Trecho fornecido.

- - - -

Por Luiz Henrique Costa
A Mitologia é encorpada: Hulk, Homem-Aranha, Homem de Ferro, Thor, Capitão América, Doutor Estranho, Capitã Marvel, Pantera-Negra, Homem-formiga… São tantos os super-heróis, vilões, tramas, personagens secundários, viagens temporais em mundos que se convergem, crossovers, teorias, sub-enredos e sequências criadas pelo Universo Cinematográfico da Marvel (aka MCU) que é fácil dar um nó na nossa cabeça.
Embora cronologicamente não seja a primeira história da saga dos heróis dos quadrinhos, a largada do império que se tornou a Marvel foi dada pra valer em 2008 com o sucesso estrondoso de Homem de Ferro, estrelado por Robert Downey Jr, e inaugurando a primeira fase dos grandes lançamentos que viriam a seguir. Foi quando o Estúdio se deu conta pra valer da mina bilionária de recursos que eram por essência os seus personagens e a partir de então deram adeus às coproduções como eram realizadas até então em parceria com gigantes como a Fox, Sony e New Line.

- - - -

O que fazer.
Continue o texto sobre o Universo Cinematográfico da Marvel, começando logo após a última frase apresentada.

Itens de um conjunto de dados
- - - -

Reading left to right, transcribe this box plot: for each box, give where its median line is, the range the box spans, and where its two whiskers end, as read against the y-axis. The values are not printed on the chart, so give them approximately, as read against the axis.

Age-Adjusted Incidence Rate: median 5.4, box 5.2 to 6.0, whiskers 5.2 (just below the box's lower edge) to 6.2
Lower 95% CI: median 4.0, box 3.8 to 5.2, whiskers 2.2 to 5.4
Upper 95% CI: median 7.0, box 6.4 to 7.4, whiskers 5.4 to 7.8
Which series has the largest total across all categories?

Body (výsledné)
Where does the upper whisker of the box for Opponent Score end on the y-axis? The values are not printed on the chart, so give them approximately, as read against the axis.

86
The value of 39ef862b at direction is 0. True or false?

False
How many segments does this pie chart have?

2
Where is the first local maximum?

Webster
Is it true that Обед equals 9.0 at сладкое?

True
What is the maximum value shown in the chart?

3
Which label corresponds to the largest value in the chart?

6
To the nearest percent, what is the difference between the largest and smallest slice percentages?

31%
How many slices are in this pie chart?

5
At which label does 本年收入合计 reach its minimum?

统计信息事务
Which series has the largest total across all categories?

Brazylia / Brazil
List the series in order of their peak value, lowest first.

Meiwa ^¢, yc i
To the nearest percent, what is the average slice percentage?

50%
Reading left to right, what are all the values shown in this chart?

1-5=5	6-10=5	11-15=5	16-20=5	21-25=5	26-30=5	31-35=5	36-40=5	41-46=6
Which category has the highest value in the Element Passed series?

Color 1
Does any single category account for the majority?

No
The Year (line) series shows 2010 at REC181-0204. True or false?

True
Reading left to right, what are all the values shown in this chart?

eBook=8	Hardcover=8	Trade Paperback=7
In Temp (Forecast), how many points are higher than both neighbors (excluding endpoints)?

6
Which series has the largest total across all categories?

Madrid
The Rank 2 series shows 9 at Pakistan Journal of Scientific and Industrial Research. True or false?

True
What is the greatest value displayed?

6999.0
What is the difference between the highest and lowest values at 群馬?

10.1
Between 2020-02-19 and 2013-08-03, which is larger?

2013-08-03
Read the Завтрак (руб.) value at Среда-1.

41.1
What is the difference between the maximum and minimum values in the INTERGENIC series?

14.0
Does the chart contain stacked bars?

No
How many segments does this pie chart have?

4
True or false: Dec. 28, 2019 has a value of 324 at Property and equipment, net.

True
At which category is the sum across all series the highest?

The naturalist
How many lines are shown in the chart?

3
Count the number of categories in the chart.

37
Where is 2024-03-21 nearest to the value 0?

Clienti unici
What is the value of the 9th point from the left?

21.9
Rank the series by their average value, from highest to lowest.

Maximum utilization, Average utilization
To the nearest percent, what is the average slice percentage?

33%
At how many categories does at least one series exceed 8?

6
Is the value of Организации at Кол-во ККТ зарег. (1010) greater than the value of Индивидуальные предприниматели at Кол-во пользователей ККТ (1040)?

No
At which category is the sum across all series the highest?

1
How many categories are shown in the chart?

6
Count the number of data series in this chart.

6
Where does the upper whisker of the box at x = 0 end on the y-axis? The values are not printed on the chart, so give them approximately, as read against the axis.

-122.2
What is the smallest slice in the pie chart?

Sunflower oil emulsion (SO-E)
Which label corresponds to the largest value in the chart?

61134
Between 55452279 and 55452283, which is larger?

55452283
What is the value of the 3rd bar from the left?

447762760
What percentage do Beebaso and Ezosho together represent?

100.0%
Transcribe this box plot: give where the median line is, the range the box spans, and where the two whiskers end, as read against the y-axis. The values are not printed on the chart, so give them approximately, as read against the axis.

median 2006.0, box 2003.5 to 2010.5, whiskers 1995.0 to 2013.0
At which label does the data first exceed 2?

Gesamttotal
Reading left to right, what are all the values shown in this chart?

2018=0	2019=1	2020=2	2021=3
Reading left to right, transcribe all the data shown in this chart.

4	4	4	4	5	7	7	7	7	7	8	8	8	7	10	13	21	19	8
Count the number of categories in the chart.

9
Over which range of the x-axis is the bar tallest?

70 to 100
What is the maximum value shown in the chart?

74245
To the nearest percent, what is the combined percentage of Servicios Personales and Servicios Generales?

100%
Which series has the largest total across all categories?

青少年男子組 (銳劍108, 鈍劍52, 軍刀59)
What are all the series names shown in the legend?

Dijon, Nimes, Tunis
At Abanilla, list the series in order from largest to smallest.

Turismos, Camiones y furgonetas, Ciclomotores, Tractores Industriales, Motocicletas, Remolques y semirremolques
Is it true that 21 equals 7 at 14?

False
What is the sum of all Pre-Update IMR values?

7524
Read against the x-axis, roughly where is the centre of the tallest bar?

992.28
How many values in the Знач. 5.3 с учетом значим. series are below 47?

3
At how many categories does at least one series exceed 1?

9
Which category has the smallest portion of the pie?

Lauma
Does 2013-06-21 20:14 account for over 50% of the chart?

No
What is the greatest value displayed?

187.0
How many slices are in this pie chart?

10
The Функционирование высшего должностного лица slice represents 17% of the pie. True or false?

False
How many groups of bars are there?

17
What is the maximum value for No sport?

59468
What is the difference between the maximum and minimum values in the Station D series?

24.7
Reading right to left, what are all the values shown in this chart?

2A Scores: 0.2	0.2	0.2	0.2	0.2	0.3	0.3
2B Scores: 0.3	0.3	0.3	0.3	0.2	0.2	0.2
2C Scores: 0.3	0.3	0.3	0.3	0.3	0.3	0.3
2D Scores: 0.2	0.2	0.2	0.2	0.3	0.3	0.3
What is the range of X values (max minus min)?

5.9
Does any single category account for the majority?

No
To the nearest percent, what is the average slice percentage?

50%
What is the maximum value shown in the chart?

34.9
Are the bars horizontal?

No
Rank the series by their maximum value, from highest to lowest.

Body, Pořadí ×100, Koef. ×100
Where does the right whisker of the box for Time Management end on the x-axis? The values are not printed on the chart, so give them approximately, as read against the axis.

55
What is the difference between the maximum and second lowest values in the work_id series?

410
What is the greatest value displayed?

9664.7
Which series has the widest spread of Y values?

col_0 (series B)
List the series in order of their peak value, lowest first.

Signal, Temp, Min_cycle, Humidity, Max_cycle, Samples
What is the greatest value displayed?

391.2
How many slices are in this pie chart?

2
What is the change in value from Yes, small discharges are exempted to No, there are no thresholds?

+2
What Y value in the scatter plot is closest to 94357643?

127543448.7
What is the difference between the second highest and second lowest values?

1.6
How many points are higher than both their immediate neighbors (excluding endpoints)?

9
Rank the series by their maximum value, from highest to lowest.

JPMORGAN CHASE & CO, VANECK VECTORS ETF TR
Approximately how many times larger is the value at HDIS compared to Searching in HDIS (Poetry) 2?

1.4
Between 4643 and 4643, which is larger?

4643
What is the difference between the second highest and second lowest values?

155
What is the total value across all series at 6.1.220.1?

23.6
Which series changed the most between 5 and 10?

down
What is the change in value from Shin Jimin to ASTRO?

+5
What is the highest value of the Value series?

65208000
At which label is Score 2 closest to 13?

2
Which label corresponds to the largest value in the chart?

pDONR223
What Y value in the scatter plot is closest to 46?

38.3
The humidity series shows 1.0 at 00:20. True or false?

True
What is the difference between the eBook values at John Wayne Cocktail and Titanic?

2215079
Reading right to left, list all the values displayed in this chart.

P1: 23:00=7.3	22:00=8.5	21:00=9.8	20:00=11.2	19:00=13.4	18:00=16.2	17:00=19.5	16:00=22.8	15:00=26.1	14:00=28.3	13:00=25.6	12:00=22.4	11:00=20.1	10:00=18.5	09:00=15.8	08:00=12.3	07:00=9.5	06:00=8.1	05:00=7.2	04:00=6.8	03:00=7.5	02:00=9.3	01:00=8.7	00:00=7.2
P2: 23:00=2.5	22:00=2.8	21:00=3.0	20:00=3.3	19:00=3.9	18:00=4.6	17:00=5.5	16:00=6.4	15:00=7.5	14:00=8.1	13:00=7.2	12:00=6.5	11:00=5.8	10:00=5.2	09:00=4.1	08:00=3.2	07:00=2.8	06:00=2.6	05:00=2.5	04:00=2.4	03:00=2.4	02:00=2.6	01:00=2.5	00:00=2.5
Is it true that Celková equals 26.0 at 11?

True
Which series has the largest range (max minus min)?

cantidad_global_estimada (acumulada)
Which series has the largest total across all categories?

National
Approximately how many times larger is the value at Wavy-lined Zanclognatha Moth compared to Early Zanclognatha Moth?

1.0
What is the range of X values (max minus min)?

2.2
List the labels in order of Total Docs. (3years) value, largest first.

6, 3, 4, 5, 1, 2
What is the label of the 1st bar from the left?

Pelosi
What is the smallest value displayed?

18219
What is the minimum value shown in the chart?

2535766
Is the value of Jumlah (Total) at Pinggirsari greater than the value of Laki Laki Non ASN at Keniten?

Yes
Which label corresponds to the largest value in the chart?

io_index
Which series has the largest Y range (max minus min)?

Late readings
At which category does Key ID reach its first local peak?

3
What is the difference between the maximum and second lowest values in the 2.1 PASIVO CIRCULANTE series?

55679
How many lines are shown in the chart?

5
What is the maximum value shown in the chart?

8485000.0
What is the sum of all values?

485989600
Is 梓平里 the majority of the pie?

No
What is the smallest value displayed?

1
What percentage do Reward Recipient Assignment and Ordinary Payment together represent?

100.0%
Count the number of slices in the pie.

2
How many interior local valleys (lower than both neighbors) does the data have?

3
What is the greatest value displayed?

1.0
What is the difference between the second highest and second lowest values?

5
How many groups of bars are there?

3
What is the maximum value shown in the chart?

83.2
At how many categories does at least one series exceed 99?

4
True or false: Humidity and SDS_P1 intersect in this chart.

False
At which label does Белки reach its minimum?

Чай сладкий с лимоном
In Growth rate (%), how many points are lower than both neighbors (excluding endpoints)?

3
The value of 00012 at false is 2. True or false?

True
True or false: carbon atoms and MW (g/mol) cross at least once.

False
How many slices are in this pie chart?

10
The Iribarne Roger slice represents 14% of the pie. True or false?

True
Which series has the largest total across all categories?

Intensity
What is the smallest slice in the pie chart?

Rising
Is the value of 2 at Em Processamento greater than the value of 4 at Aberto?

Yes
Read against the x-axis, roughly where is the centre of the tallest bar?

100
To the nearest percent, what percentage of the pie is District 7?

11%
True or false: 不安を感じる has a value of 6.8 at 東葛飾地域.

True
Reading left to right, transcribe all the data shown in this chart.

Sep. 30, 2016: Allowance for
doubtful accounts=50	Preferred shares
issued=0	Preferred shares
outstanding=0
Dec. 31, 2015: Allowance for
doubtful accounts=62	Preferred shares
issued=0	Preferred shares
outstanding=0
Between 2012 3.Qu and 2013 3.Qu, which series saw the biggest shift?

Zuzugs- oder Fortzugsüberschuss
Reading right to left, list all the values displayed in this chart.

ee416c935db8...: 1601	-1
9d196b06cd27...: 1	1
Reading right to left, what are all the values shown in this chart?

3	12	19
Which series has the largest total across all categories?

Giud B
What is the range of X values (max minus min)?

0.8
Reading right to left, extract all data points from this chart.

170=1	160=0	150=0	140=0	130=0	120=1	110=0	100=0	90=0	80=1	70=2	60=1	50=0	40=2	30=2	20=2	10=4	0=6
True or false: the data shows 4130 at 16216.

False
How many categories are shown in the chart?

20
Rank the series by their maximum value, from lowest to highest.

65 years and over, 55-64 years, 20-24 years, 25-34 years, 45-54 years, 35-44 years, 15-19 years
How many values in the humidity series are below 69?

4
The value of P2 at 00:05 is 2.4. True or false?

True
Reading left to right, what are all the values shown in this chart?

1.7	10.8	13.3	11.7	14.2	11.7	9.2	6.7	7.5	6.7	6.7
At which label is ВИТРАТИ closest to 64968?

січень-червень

- - - -

Espaço de resposta.
Agora sozinha, além da total liberdade e controle criativo sobre o conteúdo do que seria produzido, a Marvel apostava e conseguiu, em pouco mais de uma década, a marca impressionante de quase três bilhões de dólares de bilheteria em Vingadores: Ultimato. Somando-se à quantia os inúmeros licenciamentos dos personagens que vão de vestuário, roupas de cama, material escolar, jogos e até aquela decoração de aniversário do filho da sua amiga que você vai meio contrariado, o faturamento do grupo vai à Lua. É um fenômeno.
Fenômeno esse obviamente que rende muito, muito dinheiro, e que no meio do processo ainda foi adquirido por ninguém menos do que pela Disney.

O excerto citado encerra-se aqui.